И ещё, и ещё — переводы...
Мой Галактион. Мой. Только мой.
Мой — и ничей другой.
Вспомнил сейчас эти стихи — а с ними и многое вспомнилось.
Как ни грустно говорить о таком, но переводы эти так и не были изданы полностью.
Кое-что — из Галактиона — публиковали в восьмидесятых. Но большинство этих текстов так и осталось в рукописи.
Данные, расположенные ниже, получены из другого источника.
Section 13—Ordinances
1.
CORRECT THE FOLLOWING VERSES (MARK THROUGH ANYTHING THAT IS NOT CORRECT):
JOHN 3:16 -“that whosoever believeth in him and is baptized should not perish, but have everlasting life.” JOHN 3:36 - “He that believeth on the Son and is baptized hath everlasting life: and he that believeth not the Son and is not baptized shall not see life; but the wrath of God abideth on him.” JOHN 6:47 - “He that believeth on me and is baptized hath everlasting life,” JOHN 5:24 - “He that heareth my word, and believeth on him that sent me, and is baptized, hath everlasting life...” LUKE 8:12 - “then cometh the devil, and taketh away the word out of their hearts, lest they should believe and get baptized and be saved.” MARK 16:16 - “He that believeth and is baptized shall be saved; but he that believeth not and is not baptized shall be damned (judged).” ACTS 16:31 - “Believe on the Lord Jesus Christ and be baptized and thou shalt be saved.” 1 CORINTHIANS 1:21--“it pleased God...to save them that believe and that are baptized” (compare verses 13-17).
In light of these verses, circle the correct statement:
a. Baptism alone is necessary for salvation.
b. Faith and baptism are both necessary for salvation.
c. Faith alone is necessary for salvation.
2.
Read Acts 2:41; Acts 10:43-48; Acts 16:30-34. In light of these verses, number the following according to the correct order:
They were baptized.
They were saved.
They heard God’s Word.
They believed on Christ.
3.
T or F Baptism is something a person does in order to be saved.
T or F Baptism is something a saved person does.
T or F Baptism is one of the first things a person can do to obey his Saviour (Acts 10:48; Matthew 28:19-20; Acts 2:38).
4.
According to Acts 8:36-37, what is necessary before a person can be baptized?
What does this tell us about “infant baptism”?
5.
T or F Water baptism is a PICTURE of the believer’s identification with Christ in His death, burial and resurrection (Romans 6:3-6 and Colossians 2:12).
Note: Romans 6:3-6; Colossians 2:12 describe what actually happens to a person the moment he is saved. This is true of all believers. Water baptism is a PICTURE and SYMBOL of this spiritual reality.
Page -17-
Господи, да разве только с ними подобная история! Вон их сколько у меня, неизданных вещей, — и стихов, и переводов, и прозы, — девать некуда. И ведь сильные вещи. А порой — небывалые, по новизне своей, по структуре, по строю. Так и лежат у меня они. И не только годами — десятилетиями. Некоторые — по тридцать и более лет, написанные когда-то, порою — давным-давно, так и лежат. Кто их издаст? После смерти моей, что ли, всё издадут? Как бы не так! В нашей-то стране?
Вон и Шатров, и Губанов — давно уже умерли. А наследие их — уникальное — для России, прежде всего, — так и не издано толком.
Слава Богу, думаю я порой, что у меня хоть вышли в девяностых большие книги стихов. Хотя бы что-то из написанного — изданное, пусть и с чудовищным запозданием, пусть и малыми тиражами, да всё же увидел — при жизни.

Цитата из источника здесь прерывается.